* [練習問題] 原文の「Moreover, an attractive」から「ざっくりと訳してみると、こんな感じのことが書かれていました。」まで(両端を含む)を、「algorithm」を「method」に置き換えて書き写してください。

╭─ 原文抜粋

余談ですが、上記の PoseNet と書かれた単語に貼られていたリンクについて、リンク先は具体的には以下になるのですが、ライブデモへのリンクもあって手軽に PoseNet の TensorFlow.js 版 を体験できるみたいでした。

簡単に、カメラでうつった自分の顔のパーツの位置座標を検出できるか、下記のように試してみました。

スクリーンショット_2019_12_05_13_04

処理としては、ずっとのブロックの中で、右目と鼻のそれぞれの y座標と x座標の位置を変数に代入するだけ、というものです。
この処理を実行する際に、変数の値を表示できるように設定して、カメラにうつる顔の位置を上下や左右に動かしてみて値の変化を見る、ということをやってみました。顔を動かした方向に合わせて、y座標や x座標の位置が変化していました(今回、正確な位置を捉えられているかは未確認)。

ちなみに、下記は拡張機能に含まれるブロックの一部ですが、いろいろな種類の体のパーツの位置を検出できるようです。

スクリーンショット_2019_12_05_13_05

Github のページでは、検出できる対象の体のパーツは、以下のように書かれていました。

PoseNet2Scratch拡張ブロックを使うと、以下の各身体の部分のxおよびy座標を取得できます。
 鼻、左目、右目、左耳、右耳、左肩、右肩、左ひじ、右ひじ、
 左手首、右手首、左腰、右腰、左ひざ、右ひざ、左足首、右足首

顔のパーツから、体・手足の特定の箇所がいろいろと検出対象となっており、全身の動きをとらえて何か処理をするようなことも行えそうですね。

また、座標を取得するブロックの最初に「1人目の」という記載があります。この部分をクリックすると、以下のように10人目までが指定できるようになっているようでした。

スクリーンショット_2019_12_07_0_24

余談ですが、複数の人の認識に関して、上記の PoseNet の TensorFlow.js 版の記事を見ていたときに、認識する人数が増えても処理負荷が増大しないという特長があるという話が書いてありました。

Moreover, an attractive property of this algorithm is that performance is not affected by the number of persons in the input image. Whether there are 15 persons to detect or 5, the computation time will be the same.

ざっくりと訳してみると、こんな感じのことが書かれていました。
「このアルゴリズムの魅力的な特性として、処理パフォーマンスは画像中の人の数に影響をうけることはないというものがあり、検出する人数が5人でも15人でも計算処理時間は同じになる。」

2) Scratch2Maqueen

この拡張機能について、説明が以下の GitHubのページに書かれています。
 ●champierre/scratch2maqueen: Control DFRobot Maqueen from Scratch
  https://github.com/champierre/scratch2maqueen

こちらは、DFRobot社の micro: Maqueen を Scratch から操作するものになるようです。

余談ですが、この micro: Maqueen は自分も所有していて、Microsoft MakeCode for micro:bit と組み合わせて良く使ったりしています。
非常に利用頻度が高く、子ども向けのプログラミングサポート活動でも大活躍していたり、スマートスピーカーとガジェット連携の試作を行う際にも利用したりしました。そのため、ベストバイガジェットというアドベントカレンダーで記事を書いた時に取り上げてかつ、その記事(下記)の中で自分にとってのベストバイガジェットに選びました。

╰─
╭─ 与えられた情報

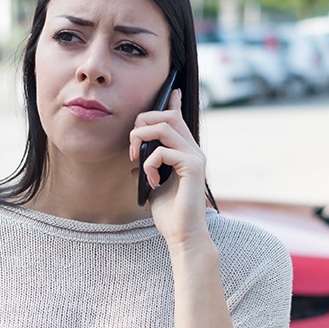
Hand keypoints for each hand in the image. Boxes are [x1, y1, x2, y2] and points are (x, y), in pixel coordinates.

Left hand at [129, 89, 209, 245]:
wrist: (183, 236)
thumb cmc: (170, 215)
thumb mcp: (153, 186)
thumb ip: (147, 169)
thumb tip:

╰─
╭─ 与えられた情報

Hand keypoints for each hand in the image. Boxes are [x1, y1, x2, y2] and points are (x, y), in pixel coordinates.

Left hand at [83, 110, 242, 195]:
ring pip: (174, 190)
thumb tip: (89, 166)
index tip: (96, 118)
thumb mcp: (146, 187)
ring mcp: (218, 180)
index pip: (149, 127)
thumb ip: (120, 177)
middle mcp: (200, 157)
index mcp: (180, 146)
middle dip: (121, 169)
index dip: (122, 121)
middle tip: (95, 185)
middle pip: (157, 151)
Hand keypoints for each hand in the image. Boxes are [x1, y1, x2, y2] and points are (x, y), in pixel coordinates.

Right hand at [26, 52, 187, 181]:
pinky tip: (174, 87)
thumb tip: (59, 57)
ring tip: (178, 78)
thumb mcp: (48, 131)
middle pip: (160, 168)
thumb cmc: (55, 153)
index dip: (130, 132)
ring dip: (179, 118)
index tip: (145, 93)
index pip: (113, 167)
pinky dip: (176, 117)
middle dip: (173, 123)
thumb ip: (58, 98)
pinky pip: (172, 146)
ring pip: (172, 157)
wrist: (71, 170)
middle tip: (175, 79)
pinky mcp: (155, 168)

╰─

* [この問題の解答]
Moreover, an attractive property of this method is that performance is not affected by the number of persons in the input image. Whether there are 15 persons to detect or 5, the computation time will be the same.

ざっくりと訳してみると、こんな感じのことが書かれていました。